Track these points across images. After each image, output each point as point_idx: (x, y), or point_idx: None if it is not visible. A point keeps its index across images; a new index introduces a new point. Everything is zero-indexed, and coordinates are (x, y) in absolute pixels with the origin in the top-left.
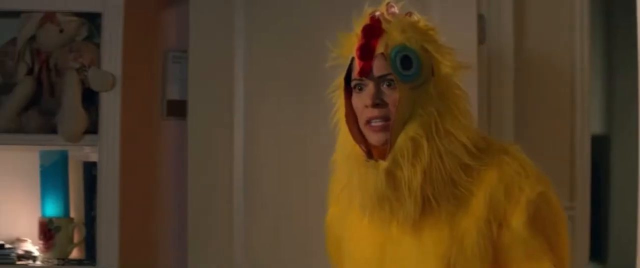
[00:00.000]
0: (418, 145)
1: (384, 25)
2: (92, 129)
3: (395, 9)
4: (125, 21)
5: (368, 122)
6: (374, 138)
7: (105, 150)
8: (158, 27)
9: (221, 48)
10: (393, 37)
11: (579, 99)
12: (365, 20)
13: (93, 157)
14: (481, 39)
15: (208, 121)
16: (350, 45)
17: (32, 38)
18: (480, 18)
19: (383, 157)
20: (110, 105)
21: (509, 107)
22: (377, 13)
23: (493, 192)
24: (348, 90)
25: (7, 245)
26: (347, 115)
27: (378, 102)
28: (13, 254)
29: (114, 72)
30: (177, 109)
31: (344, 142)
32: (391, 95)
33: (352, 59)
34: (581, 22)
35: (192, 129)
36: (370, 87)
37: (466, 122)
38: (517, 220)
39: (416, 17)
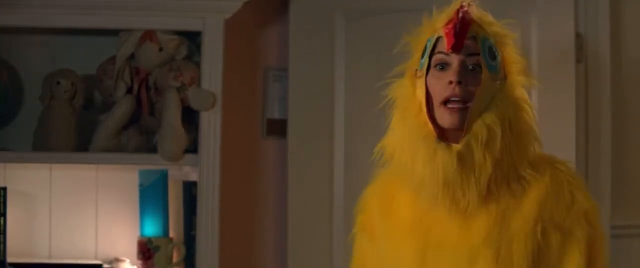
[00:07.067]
0: (493, 134)
1: (475, 16)
2: (192, 148)
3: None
4: (225, 40)
5: (445, 102)
6: (449, 119)
7: (205, 170)
8: (258, 46)
9: (321, 66)
10: (482, 27)
11: None
12: (454, 6)
13: (193, 176)
14: (579, 58)
15: (308, 140)
16: (432, 29)
17: (131, 56)
18: (578, 37)
19: (454, 141)
20: (211, 124)
21: (607, 127)
22: (466, 5)
23: (544, 195)
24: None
25: (106, 265)
26: (427, 96)
27: (461, 80)
28: None
29: (214, 91)
30: (277, 127)
31: (410, 124)
32: (474, 79)
33: (436, 39)
34: None
35: (292, 148)
36: (455, 64)
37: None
38: (576, 229)
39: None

::::::::::

#### TRY IT
Write out the whole listing exactly. Pictures stay out.

#### WRITTEN SOLUTION
Track these points across images. After each image, output each point as point_idx: (x, y), or point_idx: None if it is not visible. A point keeps its index across images; a new index introduces a new point. Everything is zero-indexed, and coordinates are (x, y) in absolute pixels with the origin in the top-left.
[00:00.000]
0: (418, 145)
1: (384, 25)
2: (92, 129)
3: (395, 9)
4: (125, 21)
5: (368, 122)
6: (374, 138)
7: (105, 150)
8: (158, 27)
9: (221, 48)
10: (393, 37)
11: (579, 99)
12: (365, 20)
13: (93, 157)
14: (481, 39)
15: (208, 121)
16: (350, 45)
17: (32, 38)
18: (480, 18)
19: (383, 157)
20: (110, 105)
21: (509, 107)
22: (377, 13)
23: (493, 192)
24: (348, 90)
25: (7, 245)
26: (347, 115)
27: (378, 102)
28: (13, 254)
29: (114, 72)
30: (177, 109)
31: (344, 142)
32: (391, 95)
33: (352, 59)
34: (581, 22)
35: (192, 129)
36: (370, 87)
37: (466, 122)
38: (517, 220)
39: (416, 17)
[00:07.067]
0: (493, 134)
1: (475, 16)
2: (192, 148)
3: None
4: (225, 40)
5: (445, 102)
6: (449, 119)
7: (205, 170)
8: (258, 46)
9: (321, 66)
10: (482, 27)
11: None
12: (454, 6)
13: (193, 176)
14: (579, 58)
15: (308, 140)
16: (432, 29)
17: (131, 56)
18: (578, 37)
19: (454, 141)
20: (211, 124)
21: (607, 127)
22: (466, 5)
23: (544, 195)
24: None
25: (106, 265)
26: (427, 96)
27: (461, 80)
28: None
29: (214, 91)
30: (277, 127)
31: (410, 124)
32: (474, 79)
33: (436, 39)
34: None
35: (292, 148)
36: (455, 64)
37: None
38: (576, 229)
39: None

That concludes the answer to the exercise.